Senior executives see Web 2.0 as a tool to increase revenues but they could be held back by a lack of know-how within their firms, according to a new study.
A report, entitled Serious Business: Web 2.0 Goes Corporate, was conducted by the Economist Intelligence Unit (EIU) and sponsored by enterprise search business Fast. The survey asked 406 senior executives for their views on Web 2.0 - a term applied to the perceived transition of the World Wide Web to a platform for online software applications populated by user generated content rather than just a collection of websites.
The vast majority - 79 per cent of respondents - said they saw potential in the likes of blogs and social networks to boost company revenues and reduce costs.
In spite of this desire to cash in, many businesses cited a lack of understanding of the technology as a barrier to using it. Over a quarter of respondents said their IT departments lacked the competence level to implement Web 2.0 applications effectively.
A third of executives questioned said a lack of resources to implement these new functions represented a major obstacle to their business. "It's a matter of freeing up or hiring new [programming] resources. There are too many projects to complete and not enough resources, I can't find enough people," Stephen Baker, chief executive of search at Reed Business, told the EIU.
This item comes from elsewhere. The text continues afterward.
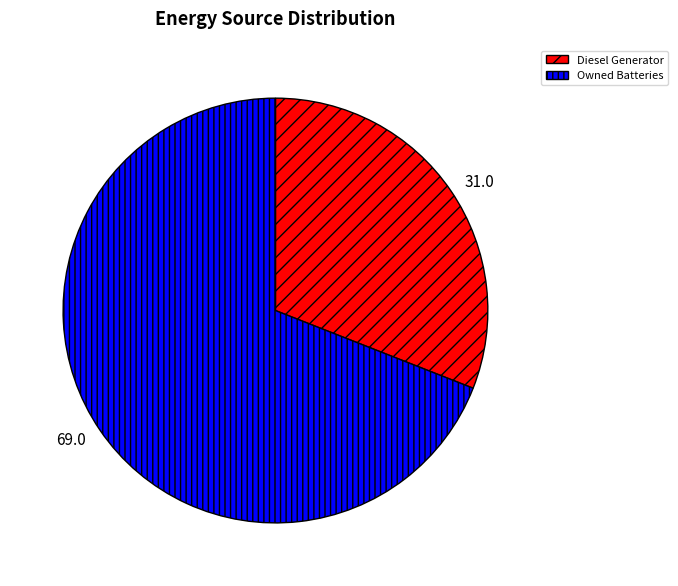

Between Diesel Generator and Owned Batteries, which is larger?

Owned Batteries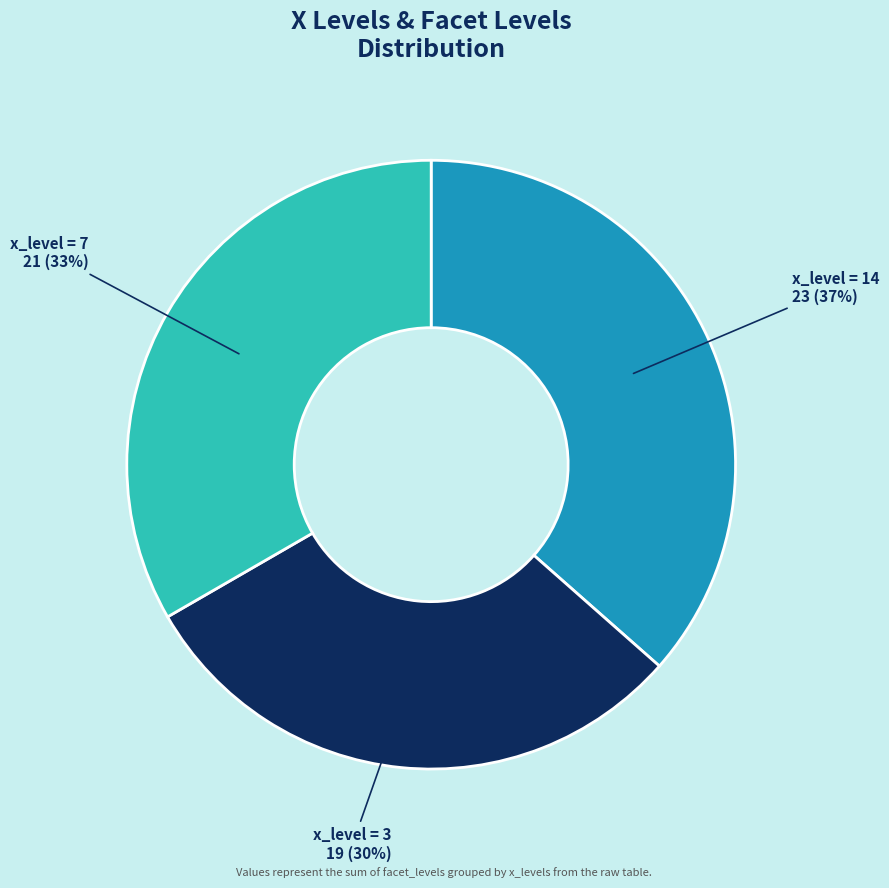

Between x_level = 3 and x_level = 14, which is larger?

x_level = 14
While there may be barriers to embracing Web 2.0 the study found that businesses expect it to play a key role in how they communicate, both internally and externally.
The report found that 68 per cent of executives considered it to be the single biggest factor changing the way their company interacts with customers while 49 per cent said it would be the biggest factor affecting how employees interact with each other and the business.